I am writing in this book was composed in 2011 and was commissioned by Halcyon, who gave its first performance at the Verbrugghen Hall, Sydney Conservatorium of Music on 18th September 2011. The work is about 17 minutes duration and is made up of settings of five songs in English on texts from the tenth century The Pillow Book by Sei Shonagon adapted by the composer. The scoring of the work is for soprano, mezzo-soprano, cello, double bass, percussion, harp and piano and was written in close collaboration with Halcyon’s singers, Alison Morgan and Jenny Duck- Chong, with the assistance of an Artist Residency from the Bundanon Trust.
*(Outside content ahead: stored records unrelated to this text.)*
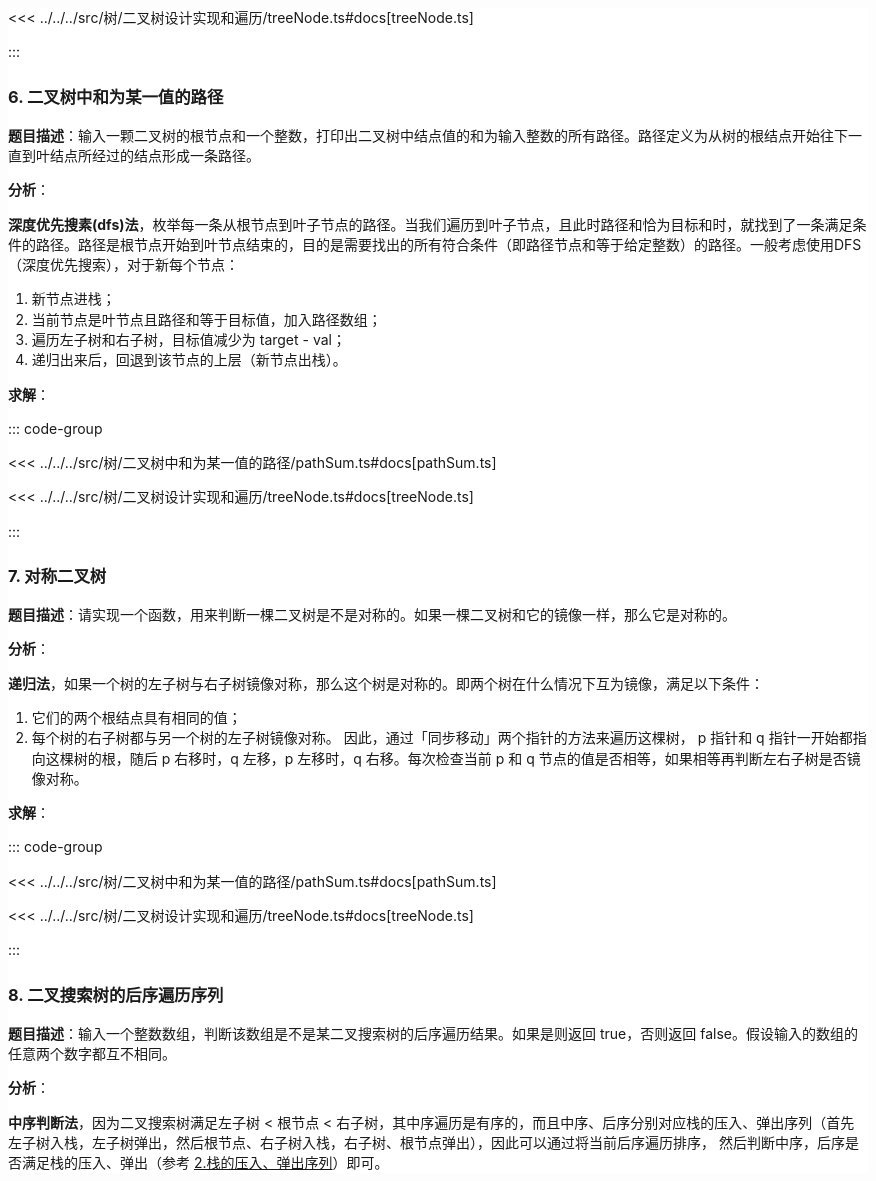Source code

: <<< ../../../src/树/二叉树设计实现和遍历/treeNode.ts#docs[treeNode.ts]

:::


### 6. 二叉树中和为某一值的路径

**题目描述**：输入一颗二叉树的根节点和一个整数，打印出二叉树中结点值的和为输入整数的所有路径。路径定义为从树的根结点开始往下一直到叶结点所经过的结点形成一条路径。

**分析**：

**深度优先搜素(dfs)法**，枚举每一条从根节点到叶子节点的路径。当我们遍历到叶子节点，且此时路径和恰为目标和时，就找到了一条满足条件的路径。路径是根节点开始到叶节点结束的，目的是需要找出的所有符合条件（即路径节点和等于给定整数）的路径。一般考虑使用DFS（深度优先搜索），对于新每个节点：
1. 新节点进栈；
2. 当前节点是叶节点且路径和等于目标值，加入路径数组；
3. 遍历左子树和右子树，目标值减少为 target - val；
4. 递归出来后，回退到该节点的上层（新节点出栈）。

**求解**：

::: code-group

<<< ../../../src/树/二叉树中和为某一值的路径/pathSum.ts#docs[pathSum.ts]

<<< ../../../src/树/二叉树设计实现和遍历/treeNode.ts#docs[treeNode.ts]

:::

### 7. 对称二叉树

**题目描述**：请实现一个函数，用来判断一棵二叉树是不是对称的。如果一棵二叉树和它的镜像一样，那么它是对称的。

**分析**：

**递归法**，如果一个树的左子树与右子树镜像对称，那么这个树是对称的。即两个树在什么情况下互为镜像，满足以下条件：
1. 它们的两个根结点具有相同的值；
2. 每个树的右子树都与另一个树的左子树镜像对称。
因此，通过「同步移动」两个指针的方法来遍历这棵树， p 指针和 q 指针一开始都指向这棵树的根，随后 p 右移时，q 左移，p 左移时，q 右移。每次检查当前 p 和 q 节点的值是否相等，如果相等再判断左右子树是否镜像对称。

**求解**：

::: code-group

<<< ../../../src/树/二叉树中和为某一值的路径/pathSum.ts#docs[pathSum.ts]

<<< ../../../src/树/二叉树设计实现和遍历/treeNode.ts#docs[treeNode.ts]

:::

### 8. 二叉搜索树的后序遍历序列

**题目描述**：输入一个整数数组，判断该数组是不是某二叉搜索树的后序遍历结果。如果是则返回 true，否则返回 false。假设输入的数组的任意两个数字都互不相同。

**分析**：

**中序判断法**，因为二叉搜索树满足左子树 < 根节点 < 右子树，其中序遍历是有序的，而且中序、后序分别对应栈的压入、弹出序列（首先左子树入栈，左子树弹出，然后根节点、右子树入栈，右子树、根节点弹出），因此可以通过将当前后序遍历排序， 然后判断中序，后序是否满足栈的压入、弹出（参考 [2.栈的压入、弹出序列](./data-structures-algorithms.md#_2-栈的压入、弹出序列)）即可。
In developing the work I have been interested in some of the timeless ideas and contradictions in Shonagon’s famous Japanese text. Self-conscious female allure contrasted with powerlessness and anger, the malevolent and liberating force of language, and the sensual and material world sitting in contrast to the artist’s inner life. The Pillow Book consists of a diary of anecdotes, often quite quirky and poetic lists, and contemporary literary accounts written over a period of many years. The diary was written on paper given to Shonagon by the Empress in whose court she served. As a diarist, Shonagon seems to exemplify the artist’s continual paradox – wanting artistic privacy but working in a form that is inherently destined to be public. So it is not surprising that many have been drawn to her work over the centuries and seen in it a mirror for the contemporary world as well as a unique insight into feudal Japan.

My work charts Shonagon’s growth as a woman and a diarist from enthusiastic and naïve in the first song, through three songs that show her world and range of interests, to a final song steeped in the bitterness and dissolution of old age. The texts for the songs are in some cases overlapping combinations of different parts of the original.